The funny thing is that by resorting to coercion you are tacitly admitting the poverty of your position or at least your impotence to persuade others to the rightness of your cause. Once again, inside the framework of consent why should people be forced to behave in ways which they cannot be freely persuaded?
For thousands of years, mankind has done well setting aside certain areas for vice. In colonial Connecticut, iron workers consisted of extended families, families who had a reputation for vice. The state needed them but gave them their own town, outside of New Haven. Red light districts have always worked well. Laws were not usually passed allowing what went on within the districts, police simply ignored the laws on the books. In the case of the Combat Zone in Boston, it was the safest place to be in the city. Making people expend a little effort to indulge is not a bad thing. Besides, men like to crawl thru sewers to get sleaze.
Again, taking the few sentences which show traces of something other than content-free bloviations:
libertarians all too often confuse the idea that markets should be free with the idea that everything should be available on the market
Nonsense.
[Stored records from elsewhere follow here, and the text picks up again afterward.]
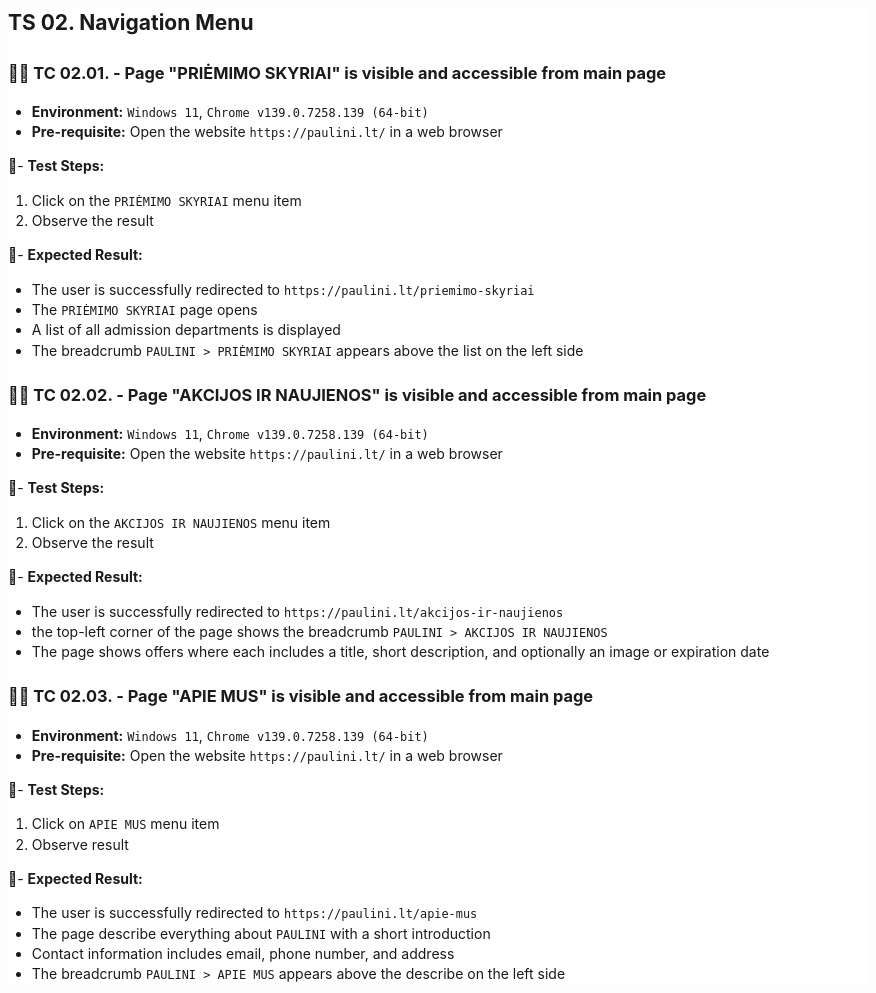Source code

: 
## **TS 02. Navigation Menu**


### 🧪✅ **TC 02.01. - Page "PRIĖMIMO SKYRIAI" is visible and accessible from main page**

- **Environment:** `Windows 11`, `Chrome v139.0.7258.139 (64-bit)`
- **Pre-requisite:** Open the website `https://paulini.lt/` in a web browser


📝- **Test Steps:** 
  1. Click on the `PRIĖMIMO SKYRIAI` menu item
  2. Observe the result

🎯- **Expected Result:**
  - The user is successfully redirected to `https://paulini.lt/priemimo-skyriai`
  - The `PRIĖMIMO SKYRIAI` page opens
  - A list of all admission departments is displayed
  - The breadcrumb `PAULINI > PRIĖMIMO SKYRIAI` appears above the list on the left side
  


### 🧪✅ **TC 02.02. - Page "AKCIJOS IR NAUJIENOS" is visible and accessible from main page**

- **Environment:** `Windows 11`, `Chrome v139.0.7258.139 (64-bit)`
- **Pre-requisite:** Open the website `https://paulini.lt/` in a web browser


📝- **Test Steps:**
  1. Click on the `AKCIJOS IR NAUJIENOS` menu item
  2. Observe the result

🎯- **Expected Result:** 
- The user is successfully redirected to `https://paulini.lt/akcijos-ir-naujienos`
- the top-left corner of the page shows the breadcrumb `PAULINI > AKCIJOS IR NAUJIENOS` 
- The page shows offers where each includes a title, short description, and optionally an image or expiration date



### 🧪✅ **TC 02.03. - Page "APIE MUS" is visible and accessible from main page** 

- **Environment:** `Windows 11`, `Chrome v139.0.7258.139 (64-bit)`
- **Pre-requisite:** Open the website `https://paulini.lt/` in a web browser


📝- **Test Steps:**
  1. Click on `APIE MUS` menu item
  2. Observe result

🎯- **Expected Result:** 
- The user is successfully redirected to `https://paulini.lt/apie-mus`
- The page describe everything about `PAULINI` with a short introduction
- Contact information includes email, phone number, and address
- The breadcrumb `PAULINI > APIE MUS` appears above the describe on the left side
Libertarians expect things to be driven out of the market if consumers find them to be worthless -- remember the "bad truck" example from that communist critique you posted? Additionally, libertarian law, like most systems of laws, the sale of those goods and services which would be illegal (e.g. contract killings, to take an obvious example).
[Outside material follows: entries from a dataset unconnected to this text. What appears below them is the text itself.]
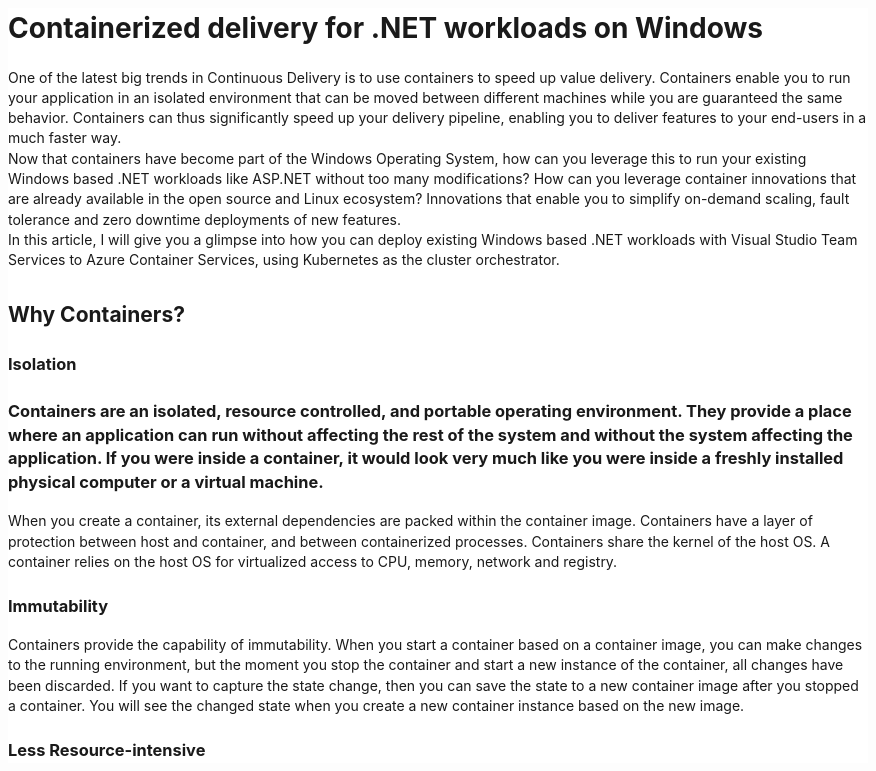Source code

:# Containerized delivery for .NET workloads on Windows

One of the latest big trends in Continuous Delivery is to use containers
to speed up value delivery. Containers enable you to run your
application in an isolated environment that can be moved between
different machines while you are guaranteed the same behavior.
Containers can thus significantly speed up your delivery pipeline,
enabling you to deliver features to your end-users in a much faster
way.\
Now that containers have become part of the Windows Operating System,
how can you leverage this to run your existing Windows based .NET
workloads like ASP.NET without too many modifications? How can you
leverage container innovations that are already available in the open
source and Linux ecosystem? Innovations that enable you to simplify
on-demand scaling, fault tolerance and zero downtime deployments of new
features.\
In this article, I will give you a glimpse into how you can deploy
existing Windows based .NET workloads with Visual Studio Team Services
to Azure Container Services, using Kubernetes as the cluster
orchestrator.

## Why Containers?

### Isolation

### Containers are an isolated, resource controlled, and portable operating environment. They provide a place where an application can run without affecting the rest of the system and without the system affecting the application. If you were inside a container, it would look very much like you were inside a freshly installed physical computer or a virtual machine. 

When you create a container, its external dependencies are packed within
the container image. Containers have a layer of protection between host
and container, and between containerized processes. Containers share the
kernel of the host OS. A container relies on the host OS for virtualized
access to CPU, memory, network and registry.

### Immutability

Containers provide the capability of immutability. When you start a
container based on a container image, you can make changes to the
running environment, but the moment you stop the container and start a
new instance of the container, all changes have been discarded. If you
want to capture the state change, then you can save the state to a new
container image after you stopped a container. You will see the changed
state when you create a new container instance based on the new image.

### Less Resource-intensive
The externalities of depictions of violence and pornography are clear.
A first-year law student, much less a judge, should know that one is required to prove, not merely assert, a claim of fact upon which an argument rests.
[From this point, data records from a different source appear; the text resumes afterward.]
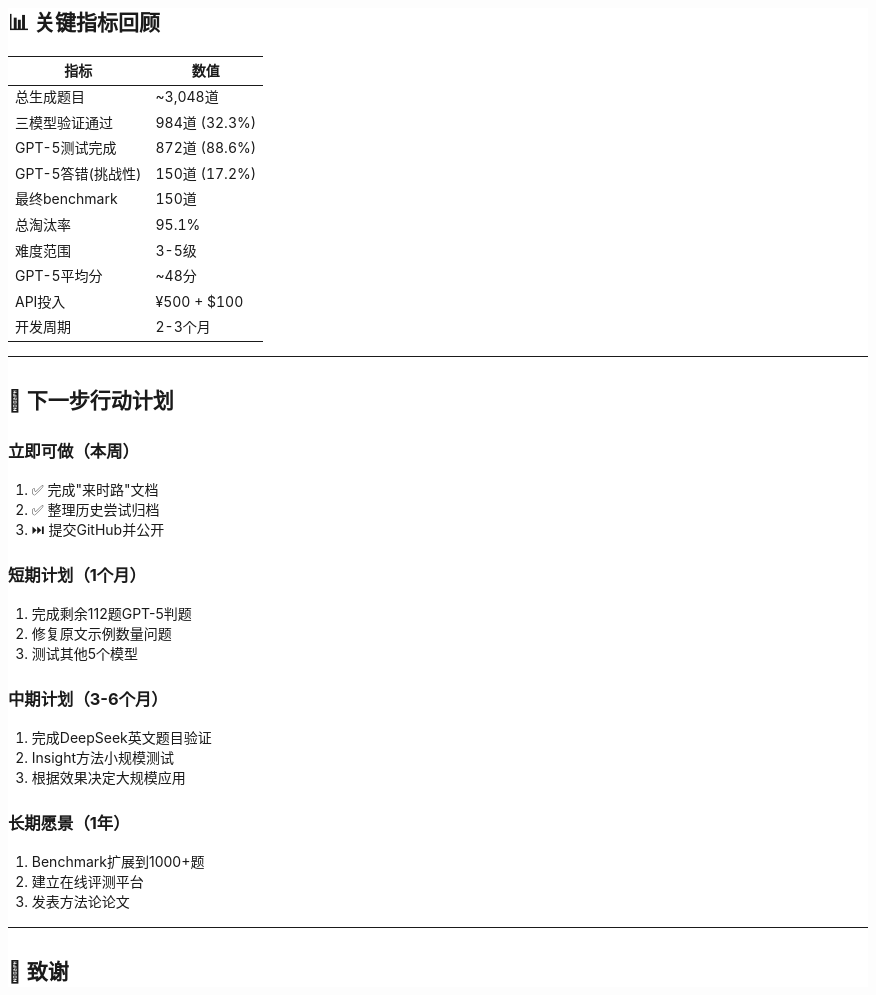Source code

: 
## 📊 关键指标回顾

| 指标 | 数值 |
|------|------|
| 总生成题目 | ~3,048道 |
| 三模型验证通过 | 984道 (32.3%) |
| GPT-5测试完成 | 872道 (88.6%) |
| GPT-5答错(挑战性) | 150道 (17.2%) |
| 最终benchmark | 150道 |
| 总淘汰率 | 95.1% |
| 难度范围 | 3-5级 |
| GPT-5平均分 | ~48分 |
| API投入 | ¥500 + $100 |
| 开发周期 | 2-3个月 |

---

## 🚀 下一步行动计划

### 立即可做（本周）
1. ✅ 完成"来时路"文档
2. ✅ 整理历史尝试归档
3. ⏭️ 提交GitHub并公开

### 短期计划（1个月）
1. 完成剩余112题GPT-5判题
2. 修复原文示例数量问题
3. 测试其他5个模型

### 中期计划（3-6个月）
1. 完成DeepSeek英文题目验证
2. Insight方法小规模测试
3. 根据效果决定大规模应用

### 长期愿景（1年）
1. Benchmark扩展到1000+题
2. 建立在线评测平台
3. 发表方法论论文

---

## 📝 致谢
But, like the person who chooses not to run a smelter while others do, you, your family, and your neighbors will be affected by the people who do not change the channel, who do rent the pornographic videos, who do read alt.sex.stories.
The pollution produced by a smelter is demonstrable as a matter of objective fact. To draw an analogy to something whose externalities are merely asserted without evidence is rather pathetic.
The obstacles to censorship of pornographic and viloence[sic]-filled materials are, of course, enormous.
Well, yes -- it happens to be illegal. Fortunately, the attitude that the law is simply an "obstacle" to overcome has been removed from the White House (for the time being) and was not seated on the Supreme Court.
Libertarians have real trouble understanding this concept
It's hard to visualize what a free economy would look like self policed instead of big government) these days with our tax hungry Uncle Sam. The populace needs to grow up self-reliant and be street savy to scams.
My view is State & local governments can pass their anti-porno laws....or they can have a free-for-all.....it's up to them - but not the FEDS.
He doesn't believe that the Second Amendment protects an individual RKBA, either.